Flag	Default	Description
`--kv-cache-paged`	disabled	Enable paged KV cache
`--no-kv-cache-paged`	—	Explicitly disable paged KV cache

Block Size¶

The default block size is 32 tokens, which aligns with:

F16 KV cache
Q8_0 quantized KV cache (quant block = 32)
Q4_0 quantized KV cache (quant block = 32)

Note

Q4_K quantization uses a quant block of 256, which may need a larger block size for optimal alignment. This is a future optimization.

How It Works Internally¶

CLI (--kv-cache-paged)
  → llama_context_params.kv_cache_paged
  → llama_kv_cache constructor (paged=true)
      → BlockAllocator (manages free block pool)
      → BlockTable (maps seq_id → block list)

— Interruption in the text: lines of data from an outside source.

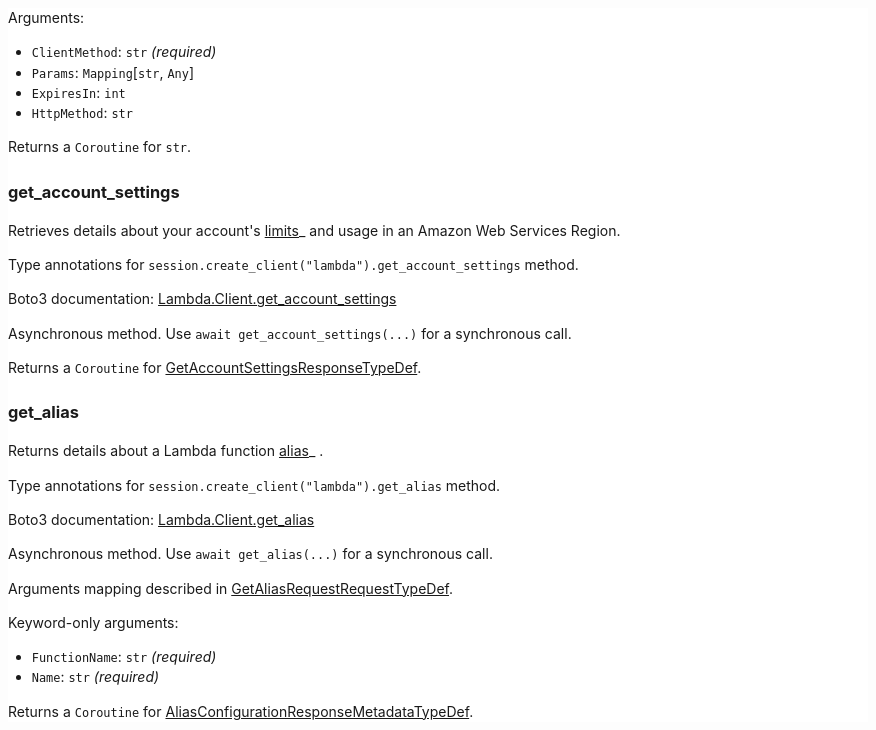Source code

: Arguments:

- `ClientMethod`: `str` *(required)*
- `Params`: `Mapping`\[`str`, `Any`\]
- `ExpiresIn`: `int`
- `HttpMethod`: `str`

Returns a `Coroutine` for `str`.

<a id="get\_account\_settings"></a>

### get_account_settings

Retrieves details about your account's
[limits](https://docs.aws.amazon.com/lambda/latest/dg/limits.html)\_ and usage
in an Amazon Web Services Region.

Type annotations for `session.create_client("lambda").get_account_settings`
method.

Boto3 documentation:
[Lambda.Client.get_account_settings](https://boto3.amazonaws.com/v1/documentation/api/latest/reference/services/lambda.html#Lambda.Client.get_account_settings)

Asynchronous method. Use `await get_account_settings(...)` for a synchronous
call.

Returns a `Coroutine` for
[GetAccountSettingsResponseTypeDef](./type_defs.md#getaccountsettingsresponsetypedef).

<a id="get\_alias"></a>

### get_alias

Returns details about a Lambda function
[alias](https://docs.aws.amazon.com/lambda/latest/dg/versioning-aliases.html)\_
.

Type annotations for `session.create_client("lambda").get_alias` method.

Boto3 documentation:
[Lambda.Client.get_alias](https://boto3.amazonaws.com/v1/documentation/api/latest/reference/services/lambda.html#Lambda.Client.get_alias)

Asynchronous method. Use `await get_alias(...)` for a synchronous call.

Arguments mapping described in
[GetAliasRequestRequestTypeDef](./type_defs.md#getaliasrequestrequesttypedef).

Keyword-only arguments:

- `FunctionName`: `str` *(required)*
- `Name`: `str` *(required)*

Returns a `Coroutine` for
[AliasConfigurationResponseMetadataTypeDef](./type_defs.md#aliasconfigurationresponsemetadatatypedef).

<a id="get\_code\_signing\_config"></a>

BlockAllocator — manages a pool of free blocks. When a sequence needs more room, it allocates a block. When a sequence is removed, its blocks return to the free pool.

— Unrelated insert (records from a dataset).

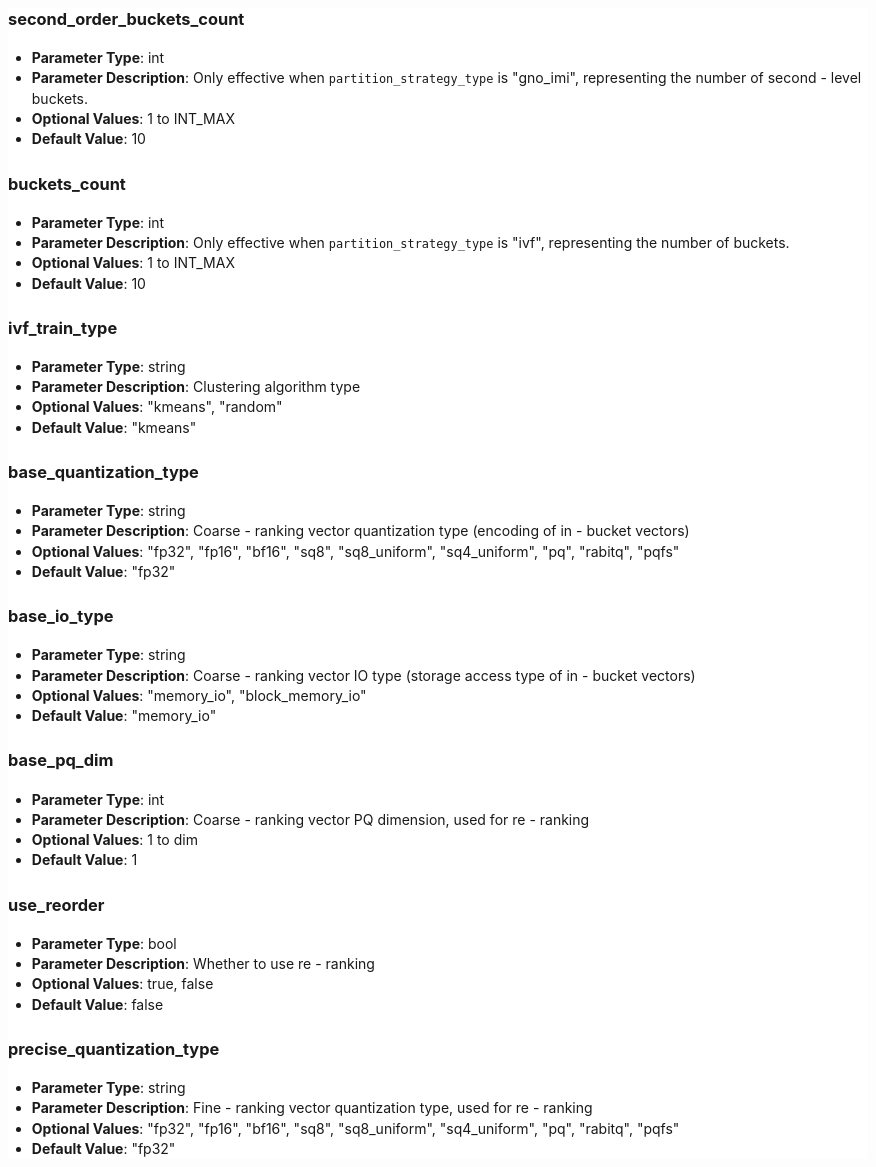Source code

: ### second_order_buckets_count
- **Parameter Type**: int
- **Parameter Description**: Only effective when `partition_strategy_type` is "gno_imi", representing the number of second - level buckets.
- **Optional Values**: 1 to INT_MAX
- **Default Value**: 10

### buckets_count
- **Parameter Type**: int
- **Parameter Description**: Only effective when `partition_strategy_type` is "ivf", representing the number of buckets.
- **Optional Values**: 1 to INT_MAX
- **Default Value**: 10

### ivf_train_type
- **Parameter Type**: string
- **Parameter Description**: Clustering algorithm type
- **Optional Values**: "kmeans", "random"
- **Default Value**: "kmeans"

### base_quantization_type
- **Parameter Type**: string
- **Parameter Description**: Coarse - ranking vector quantization type (encoding of in - bucket vectors)
- **Optional Values**: "fp32", "fp16", "bf16", "sq8", "sq8_uniform", "sq4_uniform", "pq", "rabitq", "pqfs"
- **Default Value**: "fp32"

### base_io_type
- **Parameter Type**: string
- **Parameter Description**: Coarse - ranking vector IO type (storage access type of in - bucket vectors)
- **Optional Values**: "memory_io", "block_memory_io"
- **Default Value**: "memory_io"

### base_pq_dim
- **Parameter Type**: int
- **Parameter Description**: Coarse - ranking vector PQ dimension, used for re - ranking
- **Optional Values**: 1 to dim
- **Default Value**: 1

### use_reorder
- **Parameter Type**: bool
- **Parameter Description**: Whether to use re - ranking
- **Optional Values**: true, false
- **Default Value**: false

### precise_quantization_type
- **Parameter Type**: string
- **Parameter Description**: Fine - ranking vector quantization type, used for re - ranking
- **Optional Values**: "fp32", "fp16", "bf16", "sq8", "sq8_uniform", "sq4_uniform", "pq", "rabitq", "pqfs"
- **Default Value**: "fp32"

BlockTable — maps each sequence ID to a list of blocks. Lookup is O(1). Context shifting just remaps the table entries instead of copying data.

Performance¶

Tested with SmolLM2-135M-Instruct-Q8_0 on CPU:

Mode	Prompt (tokens/sec)	Generation (tokens/sec)
Baseline (ring buffer)	374.8	24.3
PagedAttention	512.5	27.6

No throughput regression — PagedAttention matches or exceeds baseline performance.

When to Use PagedAttention¶

Scenario	Recommendation
Single-user CLI chat	Optional — minimal fragmentation anyway
Multi-user server	Recommended — significant memory savings
Beam search / parallel decoding	Recommended — CoW reduces memory by sharing
Long context generation	Recommended — O(1) context shifting

Limitations¶

Block size is fixed at 32 (not yet configurable)
Q4_K quantization may not align optimally with block_size=32
No custom paged flash attention kernel yet (future optimization)